Update the Third: Atal (along with Rushil) has found an even more effective version of the limit. Suppose we define $$3(x) = \int_0^1 f(t)^x \,dt.$$ Then from the above fact that $$f(t)^x \leq g(t)^x$$ and $$\int_0^1 g(t)^x \,dt = \frac{1}{x+1}$$, we can see that $$x3(x) \leq \frac{x}{x+1}$$; similarly, we can show that $$g(t)^2 \leq f(t)$$ (and so $$g(t)^{2x} \leq f(t)^x$$), which is equivalent to showing $$\left((n+1)(1-nt)\right)^2 \leq \frac{1}{t}-n \qquad \text{ for } t \in \left[ \frac{1}{n+1}, \frac{1}{n} \right], \qquad \text{ for any } n \in \mathbb{N}.$$ This essentially comes down to showing that $$- \left((n+1)n\right)^2\left(x-\frac{1}{n}\right)\left(x-\frac{1}{n+1}\right)\left(x-\frac{1}{n(n+1)}\right) \geq 0 \qquad \text{ on } x \in \left[ \frac{1}{n+1}, \frac{1}{n} \right],$$ which is clear. By some wacky monotonicity considerations it should be possible to show that $$\alpha = \lim_{x\to\infty} x3(x)$$ exists, and the above bounds tell us that $$\frac{x}{2x+1} \leq x 3(x) \leq \frac{x}{x+1}, \qquad \text{ so } \frac{1}{2} \leq \alpha \leq 1.$$ But this doesn't tell us what $$\alpha$$ is. However, a more succinct approach does: Note that $$3(x) = \int_0^1 \left\{ \frac{1}{t} \right\}^x \,dt = \int_1^\infty \frac{\{u\}^x}{u^2} \,du,$$ by applying $$u = \frac{1}{t}$$. Then we see that $$\int_1^\infty \frac{\{u\}^x}{u^2} \,du = \sum_{n=1}^\infty \int_n^{n+1} \frac{\{u\}^x}{u^2} \,du = \sum_{n=1}^\infty \int_n^{n+1} \frac{(u-n)^x}{u^2} \,du \geq \sum_{n=1}^\infty \frac{1}{(n+1)^2} \int_n^{n+1} (u-n)^x \,du = \frac{1}{x+1} \sum_{n=1}^\infty \frac{1}{(n+1)^2} = \frac{\zeta(2)-1}{x+1}.$$ (This method is due to Rushil Raghavan.
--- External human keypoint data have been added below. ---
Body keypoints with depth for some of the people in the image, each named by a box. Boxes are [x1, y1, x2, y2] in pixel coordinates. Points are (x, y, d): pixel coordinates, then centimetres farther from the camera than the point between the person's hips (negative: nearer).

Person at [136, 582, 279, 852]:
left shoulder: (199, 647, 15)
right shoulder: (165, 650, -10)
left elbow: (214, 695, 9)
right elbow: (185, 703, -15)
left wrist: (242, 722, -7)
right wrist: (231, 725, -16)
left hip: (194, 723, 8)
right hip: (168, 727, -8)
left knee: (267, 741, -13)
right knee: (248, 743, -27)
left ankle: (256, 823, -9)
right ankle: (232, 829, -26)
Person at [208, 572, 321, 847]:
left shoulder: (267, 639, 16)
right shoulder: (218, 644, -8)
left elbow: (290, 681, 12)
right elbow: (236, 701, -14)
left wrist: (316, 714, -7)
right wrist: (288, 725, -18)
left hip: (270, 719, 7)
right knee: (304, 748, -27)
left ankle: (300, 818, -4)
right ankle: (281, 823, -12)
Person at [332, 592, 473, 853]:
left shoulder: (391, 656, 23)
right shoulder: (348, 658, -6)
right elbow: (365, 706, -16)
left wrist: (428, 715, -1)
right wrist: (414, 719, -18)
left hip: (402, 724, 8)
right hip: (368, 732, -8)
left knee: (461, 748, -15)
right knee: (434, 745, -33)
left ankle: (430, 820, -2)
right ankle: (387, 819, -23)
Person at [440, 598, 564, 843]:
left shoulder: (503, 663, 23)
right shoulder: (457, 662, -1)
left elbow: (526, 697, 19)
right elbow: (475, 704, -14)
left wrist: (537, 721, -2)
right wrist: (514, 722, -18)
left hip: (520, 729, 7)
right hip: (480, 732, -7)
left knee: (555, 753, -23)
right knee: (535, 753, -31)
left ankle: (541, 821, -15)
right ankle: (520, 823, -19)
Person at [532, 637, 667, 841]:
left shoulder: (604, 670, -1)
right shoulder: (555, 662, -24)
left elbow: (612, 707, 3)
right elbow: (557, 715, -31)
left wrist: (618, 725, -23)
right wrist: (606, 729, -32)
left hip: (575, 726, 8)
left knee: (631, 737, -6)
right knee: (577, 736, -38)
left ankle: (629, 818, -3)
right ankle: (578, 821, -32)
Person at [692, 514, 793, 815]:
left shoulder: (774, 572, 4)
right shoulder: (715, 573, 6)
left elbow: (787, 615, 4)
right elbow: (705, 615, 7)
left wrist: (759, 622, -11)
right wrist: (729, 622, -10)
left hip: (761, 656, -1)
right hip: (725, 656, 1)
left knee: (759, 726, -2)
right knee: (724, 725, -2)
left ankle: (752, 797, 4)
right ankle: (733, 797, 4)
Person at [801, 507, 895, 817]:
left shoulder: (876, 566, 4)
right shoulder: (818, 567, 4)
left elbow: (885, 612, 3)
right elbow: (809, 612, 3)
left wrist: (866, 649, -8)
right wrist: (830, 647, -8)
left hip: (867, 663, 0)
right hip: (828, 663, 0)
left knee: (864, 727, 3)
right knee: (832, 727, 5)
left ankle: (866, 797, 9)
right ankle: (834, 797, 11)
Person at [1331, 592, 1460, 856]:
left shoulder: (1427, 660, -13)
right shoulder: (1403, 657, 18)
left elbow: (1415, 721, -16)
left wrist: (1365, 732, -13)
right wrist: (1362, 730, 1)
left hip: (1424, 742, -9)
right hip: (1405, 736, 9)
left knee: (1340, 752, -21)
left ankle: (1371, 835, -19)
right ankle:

Thanks Rushil! He also showed that $$\alpha \leq \frac{\pi^2}{6}$$ by using $$\frac{1}{u^2} \leq \frac{1}{n^2}$$ in the same way).
For the upper bound, we use the fact that $$\frac{(u-n)^x}{u^2} \leq \frac{(u-n)^{x-1}}{(n+1)^2} \qquad \text{ for } n \leq u \leq n+1,$$ which is clear since for $$n \leq u \leq n+1$$, we have $$0 \leq (u-(n+1))(u-n(n+1)) = u^2 - u(n+1)^2 + n(n+1)^2.$$ Then $$\sum_{n=1}^\infty \int_n^{n+1} \frac{(u-n)^x}{u^2} \,du \leq \sum_{n=1}^\infty \frac{1}{(n+1)^2} \int_n^{n+1} (u-n)^{x-1} \,du = \frac{\zeta(2) - 1}{x}.$$ So $$\alpha = \zeta(2) - 1$$. Well, this should also tell us that the giant sum above is $$\sum_{n=0}^{k-2} (-1)^n \left( \frac{B_{n+1} H_n}{n+1} - \zeta'(-n) \right) k \binom{k-1}{n} = \gamma + \frac{\pi^2}{6k} + O\left( \frac{1}{k^2} \right).$$ Can we see a pattern emerging?